16 June 2011
Three years of sustained community opposition have brought down plans for a massive dam on the Madre de Dios River in Peru. Yesterday the Peruvian government announced it was terminating the contract with Empresa de Generación Eléctrica Amazonas Sur (Egasur) to build a 1.5 gigawatt dam, known as the Inambari Dam. The dam was one of six that were agreed upon between Peru and Brazil to supply the latter with energy.
"Although this resolution does not prevent the construction of all dams in the Inambari Basin, it is very important because it clearly cancels EGASUR’s participation. The resolution states that all future proposed projects must be subjected to prior consultation with local communities," said Aldo Santos, from local NGO SER (Rural Educational Services), in a press release.
The cancellation follows a month long strike by 2,000 people against the dam as well as mining and oil projects in the region.
If built, the Inambari Dam would have inundated 46,000 hectares of rainforest and impacted the agricultural livelihoods of thousands of people. The dam would also have flooded 120 kilometers of the only-just finished Inter-Oceanic Highway.
"Even though the project is cancelled we know that we have won the battle but not the war. We know there are too many interests behind construction of Inambari, especially the interests of the Brazilians and their energy thirst,” said Olga Cutipa, President of the Front to Defend the Inambari-San Gaban.
A year ago Peru signed and Energy Agreement with Brazil to supply 7 gigawatts of hydropower to Brazil.

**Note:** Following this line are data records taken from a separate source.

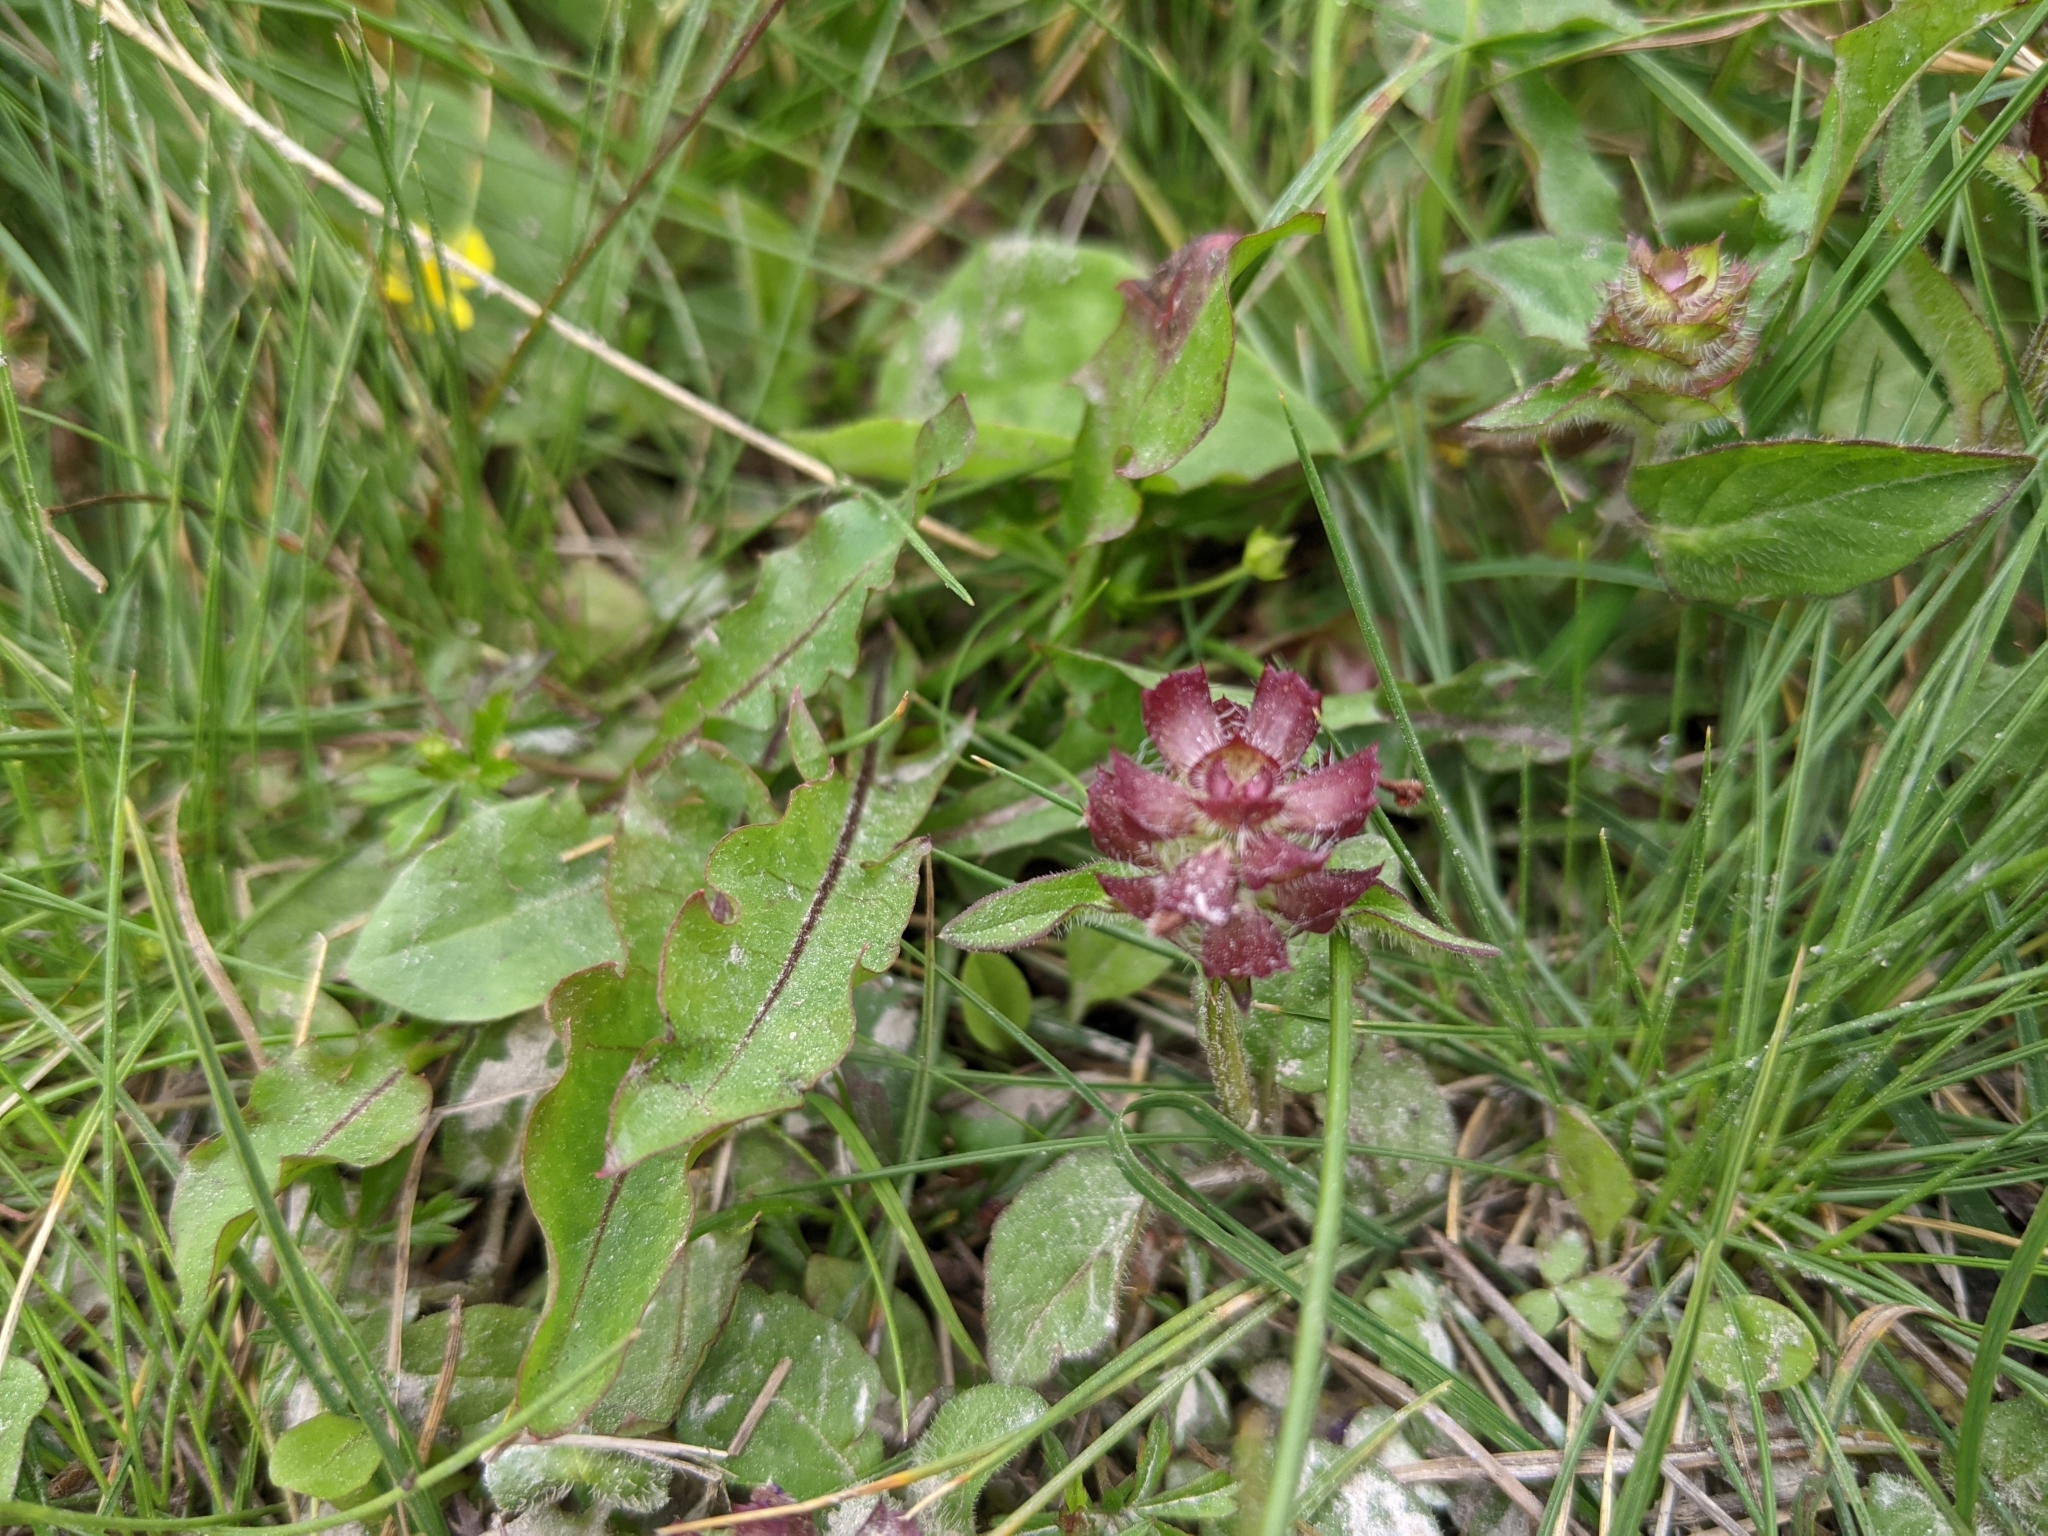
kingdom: Plantae
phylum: Tracheophyta
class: Magnoliopsida
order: Lamiales
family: Lamiaceae
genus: Prunella
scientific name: Prunella vulgaris
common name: Heal-all
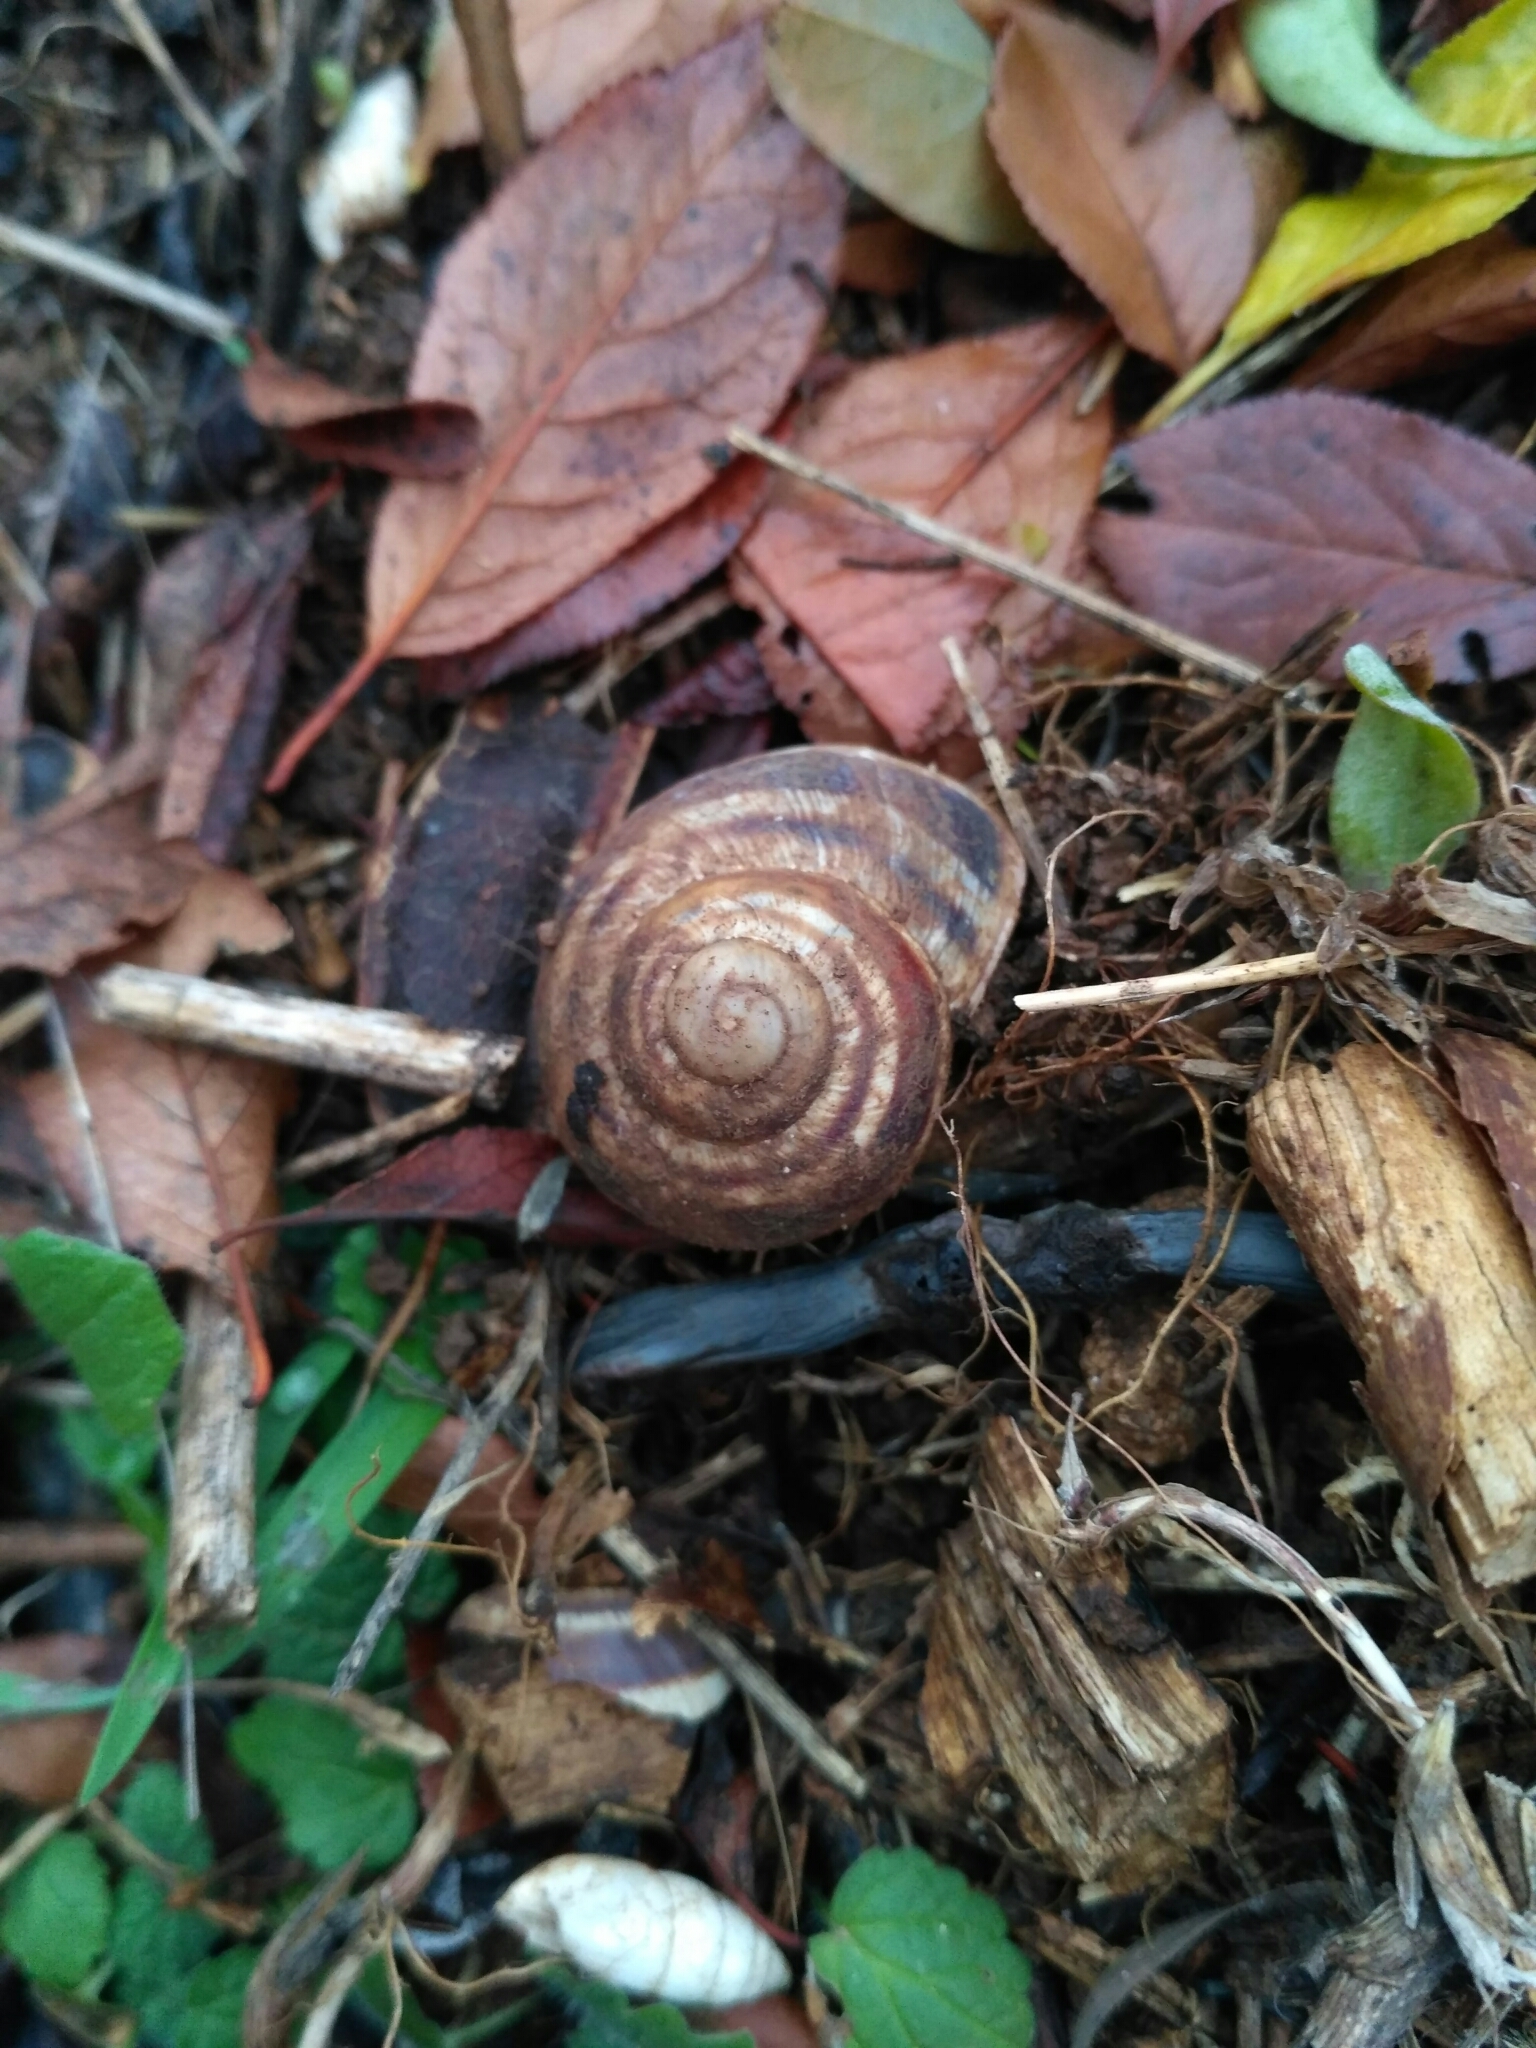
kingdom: Animalia
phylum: Mollusca
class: Gastropoda
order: Stylommatophora
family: Helicidae
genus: Helix
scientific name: Helix albescens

The agreement was based on a series of six planned hydroelectric projects in the Peruvian Amazon, of which the Inambari would have been the largest. Following the cancellation, the agreement may be in jeopardy. However, the Inambari Dam could still re-emerge. The resurrection of the Belo Monte dam in Brazil after a decade is proof that such large projects are rarely, if ever, truly defeated.
The fate of the Inambari Dam, and the regions and people it would impact, now lies with newly-elected Peruvian President, Ollanta Humala.